In an earlier post, I showed a bunch of airline paint schemes that featured predominantly red tails. This time, I'll show you some that feature blue tails. Much to my surprise, when I started selecting the shots for this posting, I found that there are probably more blue tailed paint schemes than red - not what I had thought would be the case. So many, in fact, that this will be part one, with another installment to follow. I'll focus mainly on airlines in this segment.

A Singapore A340-500 just about to touch down on runway 24 Right.
This airplane has been in the air since yesterday to get here.

A couple of blue tails: An Aeroflot 767-300 (yes, Aeroflot operates Boeings!) taxis past a Lufthansa 747-400. The flight to Moscow goes over the polar ice cap.

Going through my collection, I found a number of shots of airlines that I realized aren't operating here anymore. You don't really notice that they're gone during the day-to-day operations; it's more a recognition that 'You know, I haven't seen so-and-so lately.' This Varig cargo (from Brazil, I think) DC-10 is one of those; we also used to have Varig passenger service in MD-11's. Now Korean (!) flies that route.

Here's an odd-ball: A 747SP, seen here in Saudi colors. The 747SP was Boeing's first attempt at a really long range airliner in the 1980's. It has since been surpassed by the 747-400 and the 777, along with the Airbus 330 and 340.

A Lan Chile 767-300 in the flare on runway 24 Right.

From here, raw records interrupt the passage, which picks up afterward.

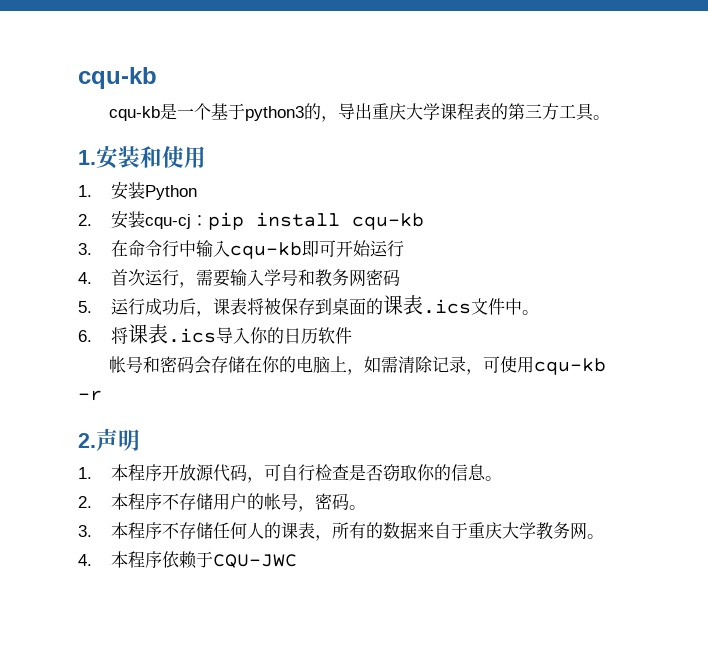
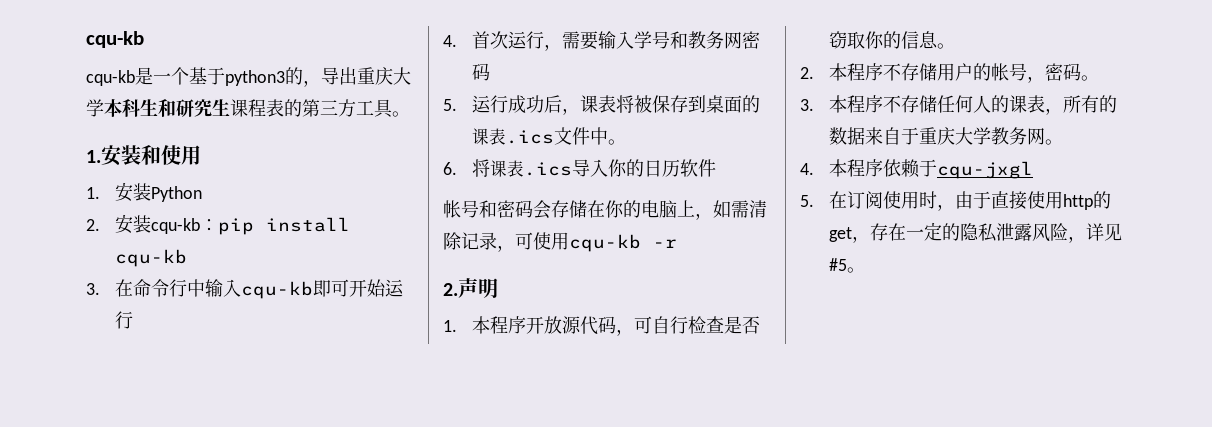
(440, 111) none -> [104,99,230,117] 本科生和研究生
[144,214,191,229] cqu-cj -> [150,218,200,234] cqu-kb
[212,554,297,568] CQU-JWC -> [936,161,1033,179] [800,191,1111,211] [828,222,1122,243] [828,258,865,273] cqu-jxgl // 5.在订阅使用时，由于直接使用http的get，存在一定的隐私泄露风险，详见#5。

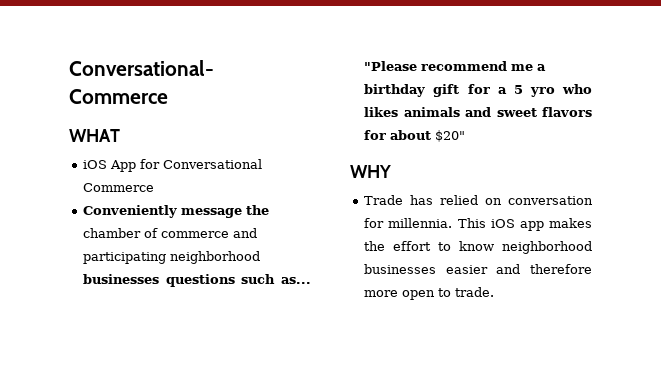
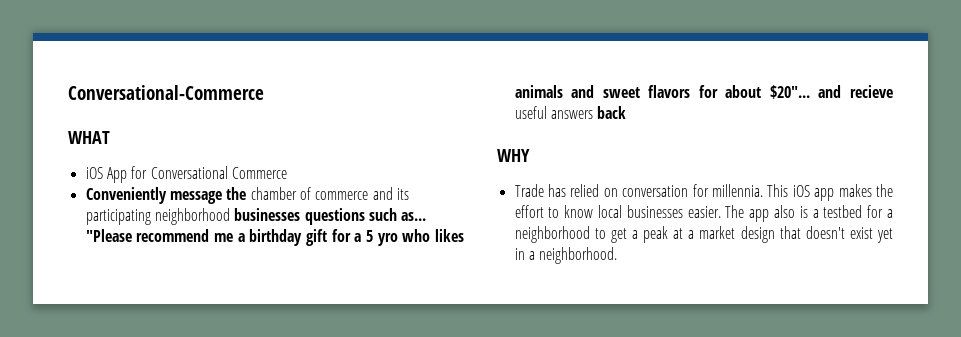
(258, 233) none -> [396,188,409,200] its
[435,130,466,142] $20" -> [769,85,893,99] [514,106,627,119] $20"... and recieve useful answers back
[502,241,592,254] [364,264,592,274] [364,287,495,300] neighborhood businesses easier and therefore more open to trade. -> [598,205,893,222] [514,226,893,243] [514,247,618,264] local businesses easier. The app also is a testbed for a neighborhood to get a peak at a market design that doesn't exist yet in a neighborhood.

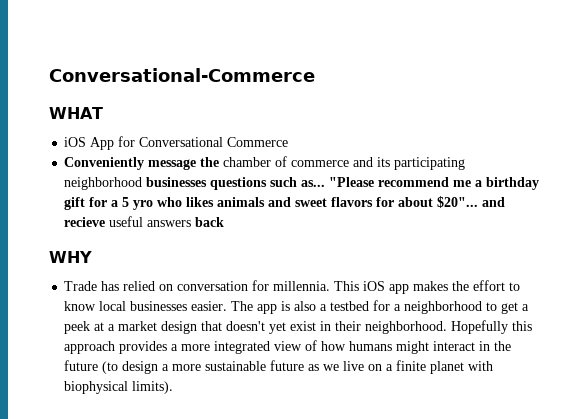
[774,205,808,218] also is -> [281,301,317,311] is also
[643,226,669,243] peak -> [64,321,91,334] peek
[849,227,893,243] [514,247,618,264] exist yet in a neighborhood. -> [269,320,533,334] [64,340,512,354] [64,360,494,374] [64,381,174,394] yet exist in their neighborhood. Hopefully this approach provides a more integrated view of how humans might interact in the future (to design a more sustainable future as we live on a finite planet with biophysical limits).

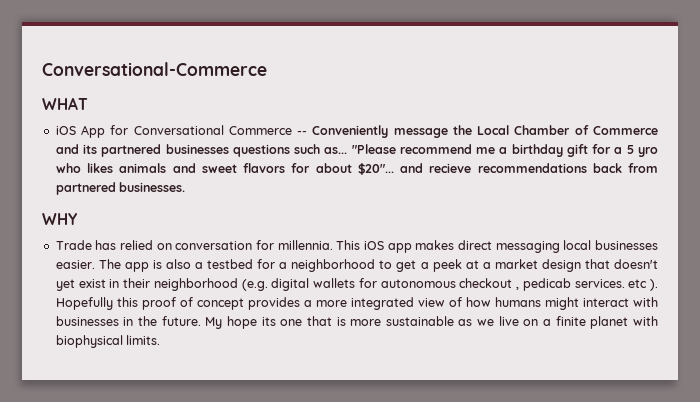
(289, 142) // -> [297,131,308,135] --
[223,156,466,170] [64,177,143,190] chamber of commerce and its participating neighborhood -> [477,125,658,135] [55,144,162,157] Local Chamber of Commerce and its partnered
[109,216,192,227] useful answers -> [477,163,587,173] recommendations
(225, 222) none -> [628,163,658,173] [55,182,186,195] from partnered businesses.
[452,280,521,291] [64,301,97,311] the effort to know -> [458,240,560,253] direct messaging
[365,320,533,334] [64,341,116,354] neighborhood. Hopefully this approach -> [153,278,658,291] [55,297,244,310] neighborhood (e.g. digital wallets for autonomous checkout , pedicab services. etc ). Hopefully this proof of concept
[479,341,512,351] [64,360,170,374] in the future (to design a -> [632,297,658,307] [55,316,346,329] with businesses in the future. My hope its one that is
[270,360,305,371] future -> (454, 321) none
[132,381,174,394] limits). -> [126,335,161,345] limits.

Lan Peru aircraft have the exact same paint scheme; as far as I know, the only way to tell them apart is their radio callsigns.

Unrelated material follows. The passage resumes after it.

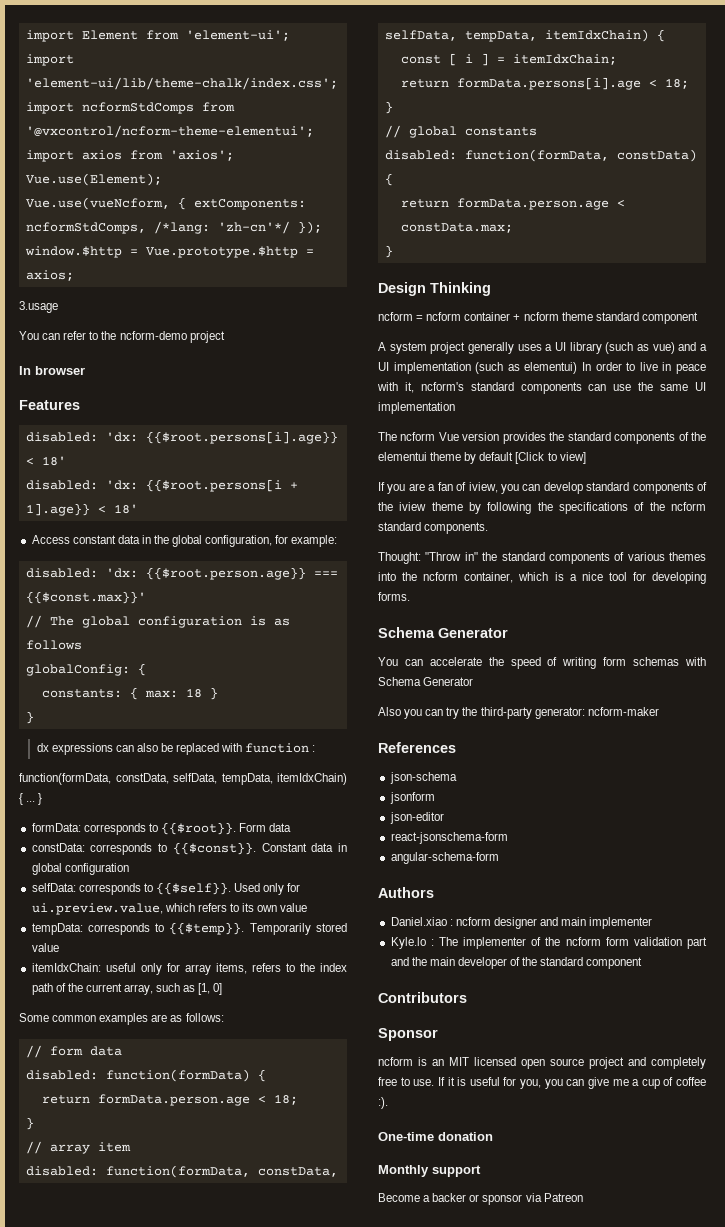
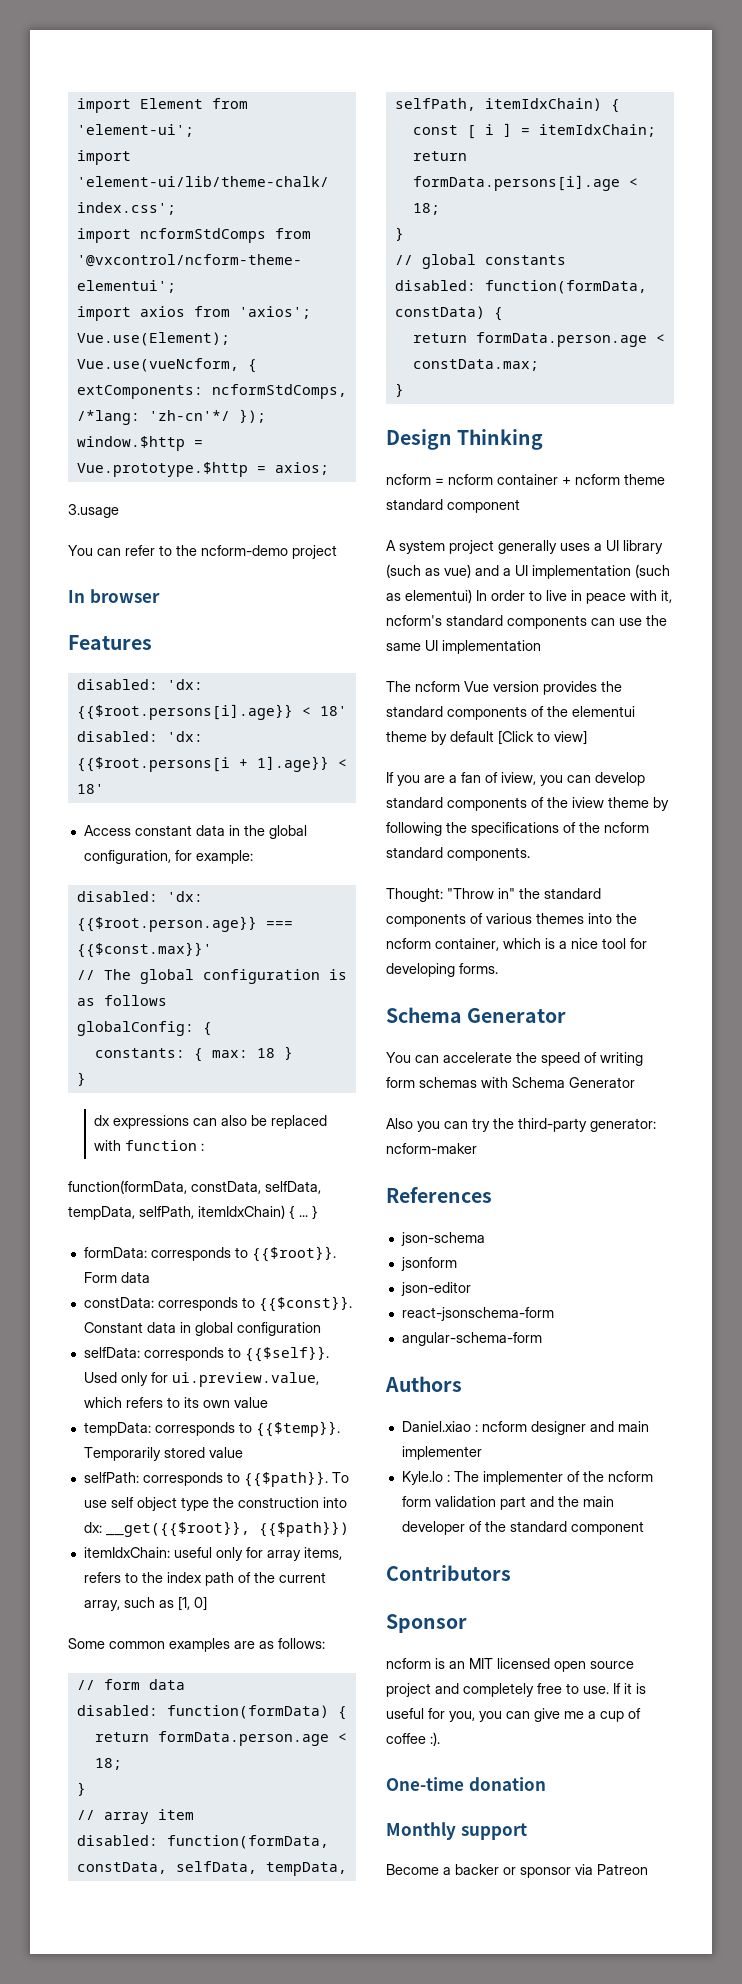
(273, 779) none -> [139,1206,194,1219] selfPath,
(59, 947) none -> [83,1471,349,1487] [83,1497,347,1511] [83,1521,349,1537] // selfPath: corresponds to {{$path}}. To use self object type the construction into dx: __get({{$root}}, {{$path}})
(537, 36) none -> [394,98,476,111] selfPath,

A Mexicana A320, with Southwest's NBA special behind. Mexicana's paint scheme used to be green - same scheme, just green. Now it's dark blue.

This shot shows another no-longer-here carrier: an Aviacsa 737-200 (noisy and smoky - look at those skinny nacelles), with a WestJet (Canadian, and still here) 737 next to go.

A Polar Air Cargo 747 taxis by as a Cathay Pacific 747 rotates. These are both 400-series aircraft; the cargo version retains the short hump.

Another cargo 747-400

This one's a little special in that it's rarely seen moving during the day:
An Air Transport (cargo) DC-8 takes the runway for departure.

Another cargo 747-400, but this one's a conversion. World also operates MD-11's.

I've just recently started seeing this Spirit paint scheme;
it's a bit more colorful than their other one, seen below with an Air Tahiti Airbus
340-300 (the bane of LA departure controllers - what a dog!)

A Skywest CRJ-700 in the new United scheme takes the runway, with an Allegiant MD-80 (-83 or -88, I don't remember which) waiting its turn. Allegiant is not a regular operator here; I was fortunate to catch this shot. This is also a good comparison of the size of the CRJ versus the MD-80; there are shorter versions of each (CRJ-200 and the MD-87/B717)

I couldn't decide which of these shots to use, so you get both. United's old scheme and Continental both have a lot of blue on the tails.
Another new one: I've just started seeing this Sun Country scheme; not as colorful as their other (previous?) one, which features a multi-shade blue fuselage and orange tail.

A USAir special state scheme on this Airbus 319; before America West merged with USAir, this paint scheme was seen on an America West 757.

Big and bigger: A New Zealand 767-300 in front of a China Southern 777-200.

AeroMexico has started painting their new aircraft; this 737 still has the bare skin with blue trim.

Here are a pair of Embraer ERJ's at terminal 5: In the foreground, a Delta Connection 145 (operated by ExpressJet) showing Delta's latest paint scheme; and behind, a Costera 135 (AeroMexico regional partner). Costera also operates Saab-Fairchild 340's into LAX.